### Objective 1
According to the article on sexual harassment in Japan, in what year was Japan's equal opportunity law passed?
### Objective 2
In the article on sexual harassment in Japan, substitute "older men" for "greying men" and write out the passage from "He noted that" up to and including "the next generation.".
### Objective 3
Why does the article on sexual harassment in Japan say that the country's equal opportunity law has no teeth?
====== Given text ======
IS sexual intimidation all too common in Japan? American civil rights leader the Reverend Jesse Jackson has been visiting the country to argue just that.

After accusations of widespread sexual harassment of women at Mitsubishi Motors' US plant, Mr Jackson was in Japan as a first step in what he labels a crusade to promote human and civil rights in the Asia-Pacific region.

He noted that whenever anyone visited a Japanese company the people in authority were all greying men.

Successful women are rare in Japan's corporate world. Most women are expected to work for a few years, snare a husband - preferably from the same company - and then raise the next generation.

Male and female roles are strictly determined, which can lead to all kinds of intimidation and harassment, argues Mieko Matsumoto, a Japanese woman attempting to build a career and raise a family.

'It's like some kind of oppressive blanket, smothering your every action,' she says, trying to explain how she feels sexual bias influences her life as a woman in Japan.

'Japanese society sees men and women as two distinct types, with women as the lesser equal. Any woman breaking that mould invites trouble. The whole structure of Japanese society works to keep these stereotypes in place.' From job advertisements for 'office flowers' to staff reception desks to women being expected to serve male staff members coffee and tea during the day, any career-minded woman faces huge stumbling blocks if her goal is to be treated as a corporate equal.

During Japan's recent recession, there have been increasing reports of new male graduates being favoured over their female counterparts as well as stories of women being asked their breast size or marital status during job interviews.

Foreign women in Japan frequently express amazement at the prevalence of soft and hard porn openly read on crowded trains. Afternoon papers run pages of advertisements for prostitutes.

So it is no surprise that Japanese women, and foreign women working for Japanese firms, face intimidation and harassment.

Career success for a woman in Japan is now being likened to cracking a cement ceiling, rather than the glass ceiling spoken of in the West.

Sexual harassment takes the same form as everywhere else in the world - unwanted fondling, invitations from superiors that are difficult to refuse, and sexual innuendoes and propositions. But how do Japanese women fight back? Japan's equal opportunity law, passed in 1986, has no teeth. It contains no punitive measures for companies that break the law. Indeed, the few Japanese women who have been willing to take the matter to court have been forced to pursue civil suits for defamation.

Sexual harassment itself is not illegal.
====== Material provided ======
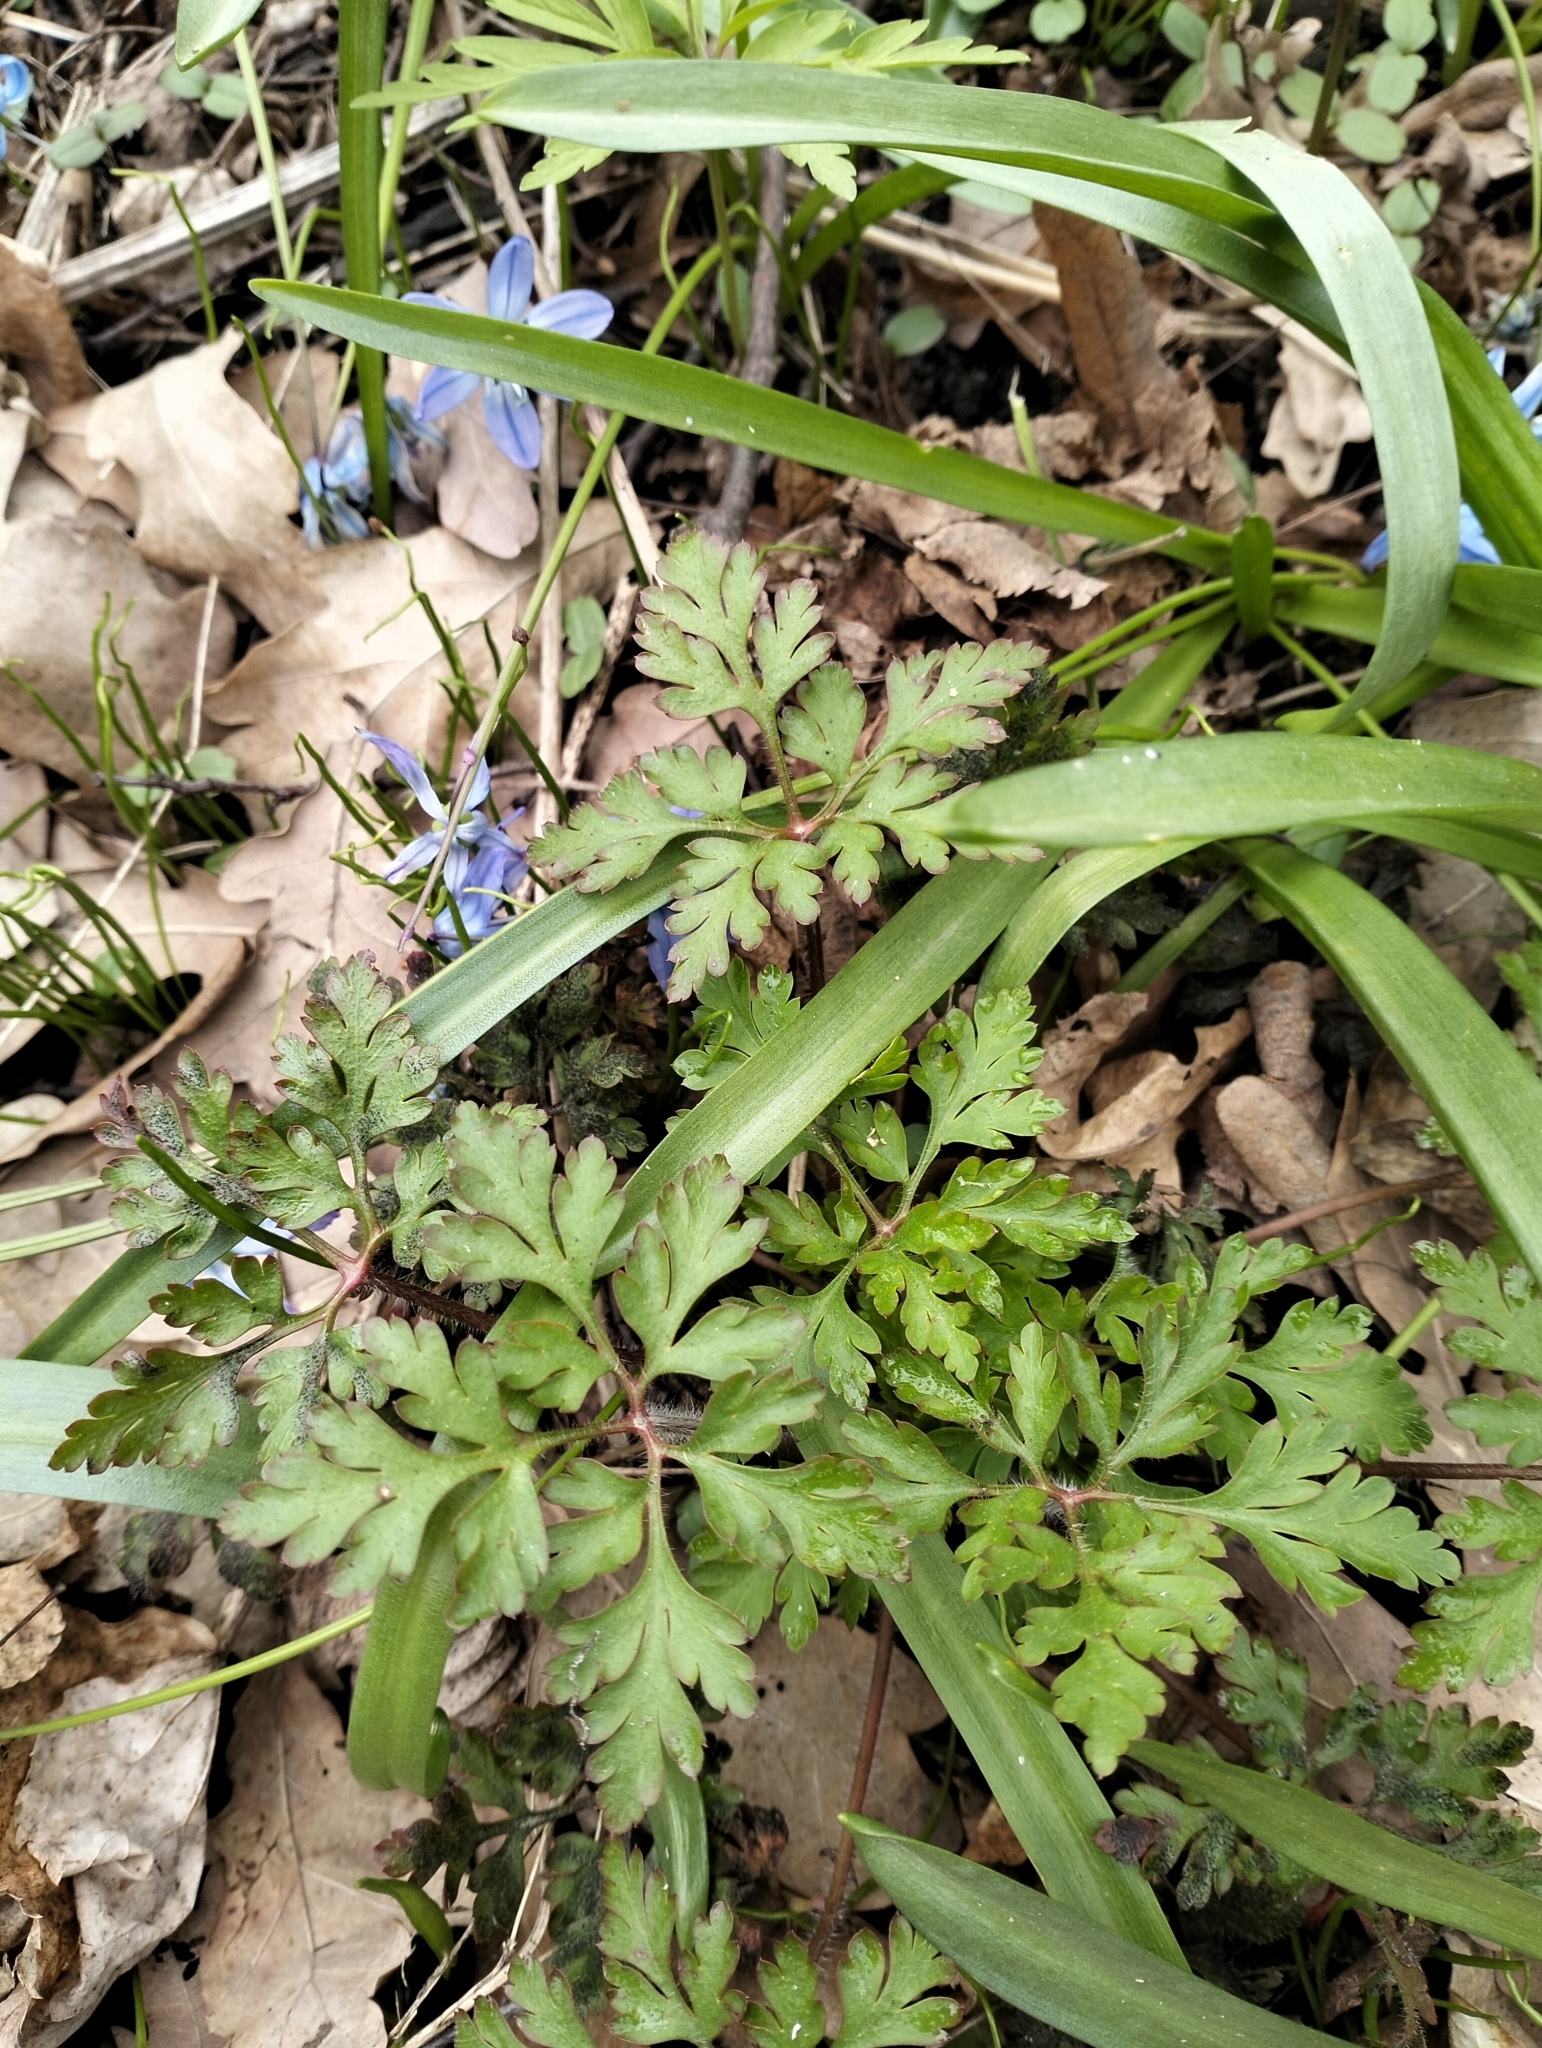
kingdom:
======
### Result 1
1986

### Result 2
He noted that whenever anyone visited a Japanese company the people in authority were all older men.

Successful women are rare in Japan's corporate world. Most women are expected to work for a few years, snare a husband - preferably from the same company - and then raise the next generation.

### Result 3
The law contains no punitive measures for companies that break it.